- Austria release poster
- Directed by: Markus Schleinzer
- Written by: Markus Schleinzer
- Produced by: Nikolaus Geyrhalter; Markus Glaser; Wolfgang Widerhofer;
- Starring: Michael Fuith; David Rauchenberger;
- Cinematography: Gerald Kerkletz
- Edited by: Wolfgang Widerhofer
- Music by: Lorenz Dangel
- Production companies: Cine Tirol; Filmfonds Wien; Filmstandort Austria (FISA); Nikolaus Geyrhalter Filmproduktion; ORF Film/Fernseh-Abkommen; Österreichisches Filminstitut;
- Distributed by: Stadtkino Filmverleih
- Release dates: 14 May 2011 (Cannes); 2 September 2011 (Austria);
- Running time: 94 minutes
- Country: Austria
- Language: German

= Michael (2011 Austrian film) =

2011 film

Michael is a 2011 Austrian drama film written and directed by Markus Schleinzer, in his directorial debut. Loosely based on the Natascha Kampusch case, it follows the offender's viewpoint. Starring Michael Fuith, as the film's title character, and David Rauchenberger as the abducted child.

The film had its world premiere in the main competition of the 2011 Cannes Film Festival. It was theatrically released in Austria on 2 September 2011 by Stadtkino Filmverleih.

==Plot==
Michael is an insurance broker who lives a quiet, unassuming existence — and who secretly keeps a 10-year-old boy called Wolfgang in his soundproof basement. He sexually abuses the boy, but otherwise exist in a "peaceful" coexistence mirroring a perverted father–son relationship. In the evenings, after Michael locks the door and closes the blinds, Wolfgang is allowed into the living room for dinner and to watch TV. When in hospital after an accident, Michael is in a hurry to be released and return to Wolfgang. When Wolfgang gets sick Michael digs a grave in the woods, in case Wolfgang dies. However, he recovers. The boy writes a letter to his parents, to be mailed by Michael, but Michael does not send it and lies to Wolfgang, saying his parents do not want him back.

Sometimes, he takes the boy on a pleasure trip outside the town, where people do not know Michael. On one occasion, he goes on a skiing trip with friends for multiple days, leaving extra food for Wolfgang, who has water, a toilet, simple cooking facilities and a TV in his room.

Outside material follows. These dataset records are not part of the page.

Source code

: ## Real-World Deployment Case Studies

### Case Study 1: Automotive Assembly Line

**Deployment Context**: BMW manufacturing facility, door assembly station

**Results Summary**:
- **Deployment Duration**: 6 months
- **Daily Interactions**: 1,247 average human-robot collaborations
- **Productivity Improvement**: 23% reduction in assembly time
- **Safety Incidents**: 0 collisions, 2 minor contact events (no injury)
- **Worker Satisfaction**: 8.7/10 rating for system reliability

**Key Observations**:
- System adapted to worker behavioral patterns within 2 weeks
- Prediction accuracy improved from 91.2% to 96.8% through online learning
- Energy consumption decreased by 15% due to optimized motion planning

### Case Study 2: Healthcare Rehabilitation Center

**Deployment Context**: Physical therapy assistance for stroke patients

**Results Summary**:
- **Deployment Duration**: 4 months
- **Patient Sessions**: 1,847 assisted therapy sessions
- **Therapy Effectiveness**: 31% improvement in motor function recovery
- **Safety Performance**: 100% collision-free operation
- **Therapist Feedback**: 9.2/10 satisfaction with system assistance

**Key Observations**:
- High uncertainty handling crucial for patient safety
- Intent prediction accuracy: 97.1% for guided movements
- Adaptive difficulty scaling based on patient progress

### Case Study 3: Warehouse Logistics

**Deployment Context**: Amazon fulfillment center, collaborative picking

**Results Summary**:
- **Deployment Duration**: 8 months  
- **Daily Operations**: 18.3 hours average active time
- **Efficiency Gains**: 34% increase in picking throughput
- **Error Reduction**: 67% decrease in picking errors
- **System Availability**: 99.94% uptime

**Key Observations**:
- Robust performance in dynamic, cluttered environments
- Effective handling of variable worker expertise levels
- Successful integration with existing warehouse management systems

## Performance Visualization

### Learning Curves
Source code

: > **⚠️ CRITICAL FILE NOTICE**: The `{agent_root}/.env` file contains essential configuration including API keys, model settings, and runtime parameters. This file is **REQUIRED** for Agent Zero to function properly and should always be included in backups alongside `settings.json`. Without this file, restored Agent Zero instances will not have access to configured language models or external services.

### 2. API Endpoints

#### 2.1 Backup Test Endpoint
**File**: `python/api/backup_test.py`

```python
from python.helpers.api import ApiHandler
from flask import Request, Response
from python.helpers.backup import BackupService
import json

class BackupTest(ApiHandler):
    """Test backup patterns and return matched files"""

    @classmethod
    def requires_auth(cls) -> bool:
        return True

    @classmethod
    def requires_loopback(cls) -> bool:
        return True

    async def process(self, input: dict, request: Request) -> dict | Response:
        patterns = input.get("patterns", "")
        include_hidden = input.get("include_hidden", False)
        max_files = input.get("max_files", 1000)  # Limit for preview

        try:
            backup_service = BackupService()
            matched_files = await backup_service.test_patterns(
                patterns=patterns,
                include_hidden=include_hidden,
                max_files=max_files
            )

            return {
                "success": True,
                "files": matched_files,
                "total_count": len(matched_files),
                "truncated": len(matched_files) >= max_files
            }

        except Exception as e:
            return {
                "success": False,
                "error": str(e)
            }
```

Seeing that Wolfgang is lonely, Michael promises to bring another child for company. Together they assemble a bunk bed in advance. Michael attempts to abduct another boy by luring him away, but the boy is called back by his father, who scolds him for walking off with a stranger. Michael tells Wolfgang that he did not succeed in providing him a friend. One day, after watching a film in which a serial killer asks his victim if she would rather be stabbed by his knife or his penis, Michael decides to ask Wolfgang the same question, purely because he finds it funny and assumes that Wolfgang will laugh. However, when he asks Wolfgang at dinnertime, he immediately responds with "the knife," making Michael uncomfortable by forcing him to recognize that Wolfgang hates him. Eventually, Wolfgang attempts to escape by throwing boiling water into Michael's face, nearly blinding him, but does not succeed in escaping. Due to the burns inflicted upon him in the attack, Michael takes his car and attempts to seek medical attention but dies when he crashes his car enroute to the hospital. After the funeral, Michael's mother is about to discover Wolfgang when the film ends.

==Cast==
- Michael Fuith as Michael
- David Rauchenberger as Wolfgang
- Christine Kain as Mother
- Ursula Strauss as Sister
- Victor Tremmel as Brother-in-law

==Production==
The film contains a scene in which Michael exposes his penis to Wolfgang. Schleinzer used an invisible split screen to ensure Rauchenberger did not have to participate in the scene.

==Reception==
The film was met with mixed critic ratings at the Cannes Film Festival. While Indiewire's Eric Kohn called the film "a triumph of uneasy cinema: Not since Todd Solondz's Happiness has a movie portrayed pedophilia in such uncomfortable detail", Esquires Mike D'Angelo tweeted "WHAT THE FUCK IS WRONG WITH EVERYONE IN AUSTRIA. SERIOUSLY. Once again, very well made in the approved festival style, but I understand now exactly how detractors of Funny Games felt". In Télérama, Aurélien Ferenczi wrote: "a (apparent) objectivity, the refusal of emotion, a willingness to show horror as something ordinary. We can admire the mastery, praise the coherence of the subject, or find that this mannerism is almost dated".